#### Exercise data
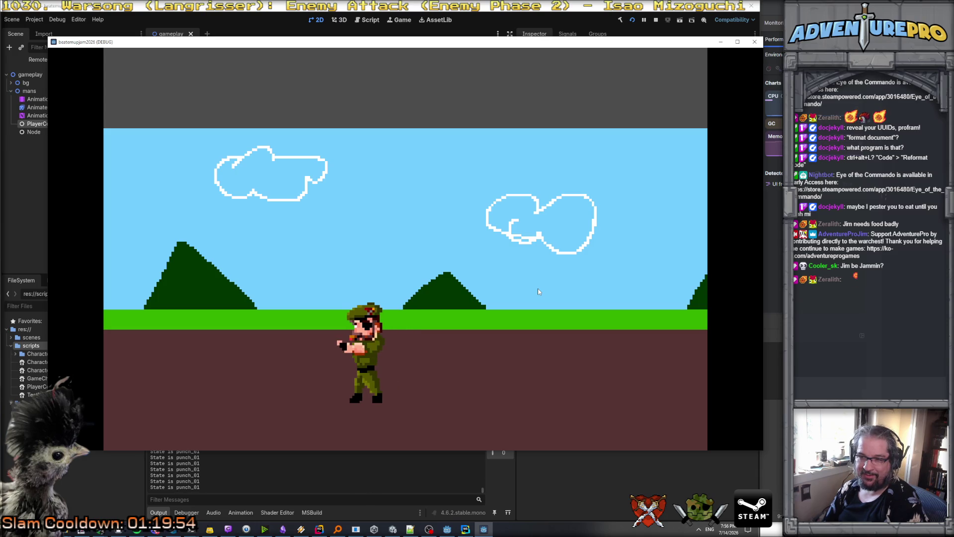
{"action": "key", "text": "Left"}
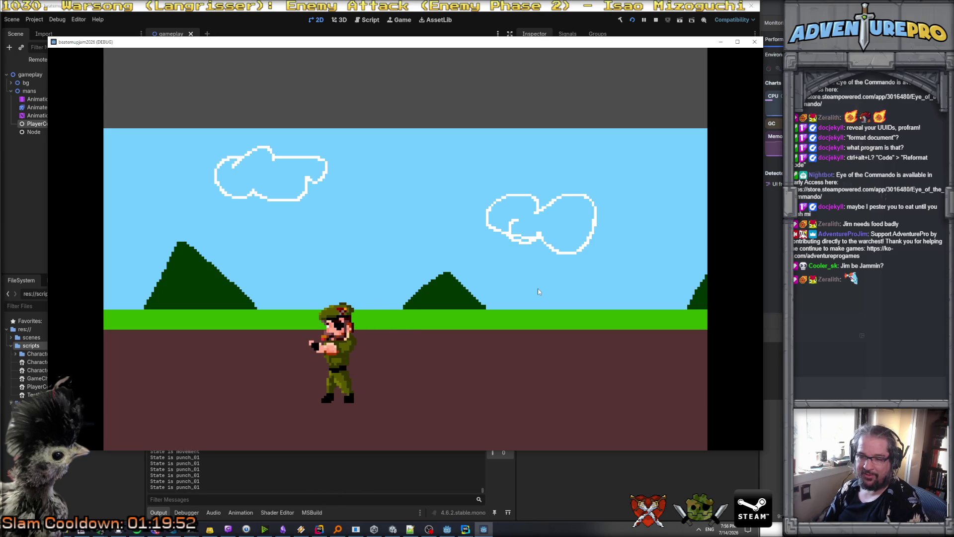
{"action": "key", "text": "Right"}
{"action": "key", "text": "Right"}
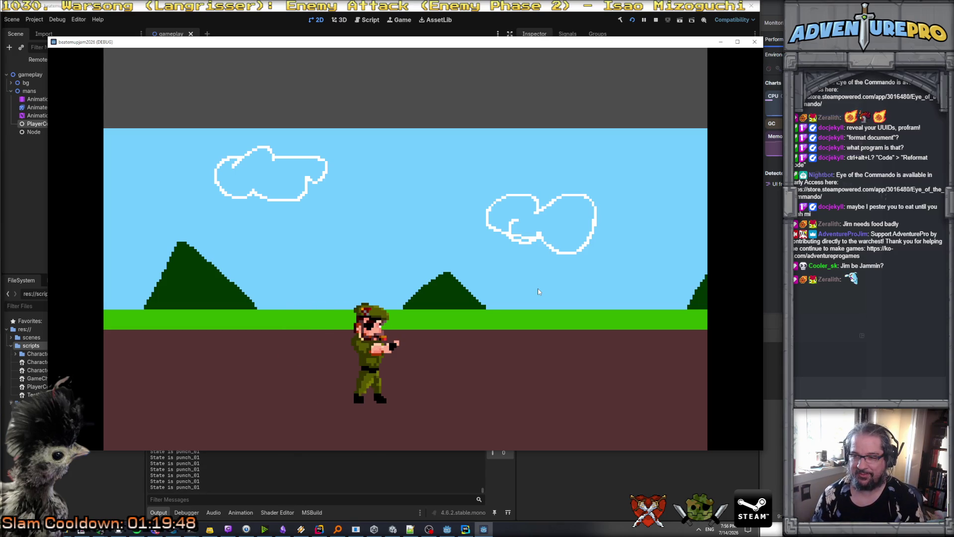
{"action": "key", "text": "x"}
{"action": "key", "text": "x"}
{"action": "key", "text": "x"}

#### Exercise instructions
Each record above needs to be retyped exactly, without any pictures.

#### Solved problem
{"action": "key", "text": "Left"}
{"action": "key", "text": "Right"}
{"action": "key", "text": "Right"}
{"action": "key", "text": "x"}
{"action": "key", "text": "x"}
{"action": "key", "text": "x"}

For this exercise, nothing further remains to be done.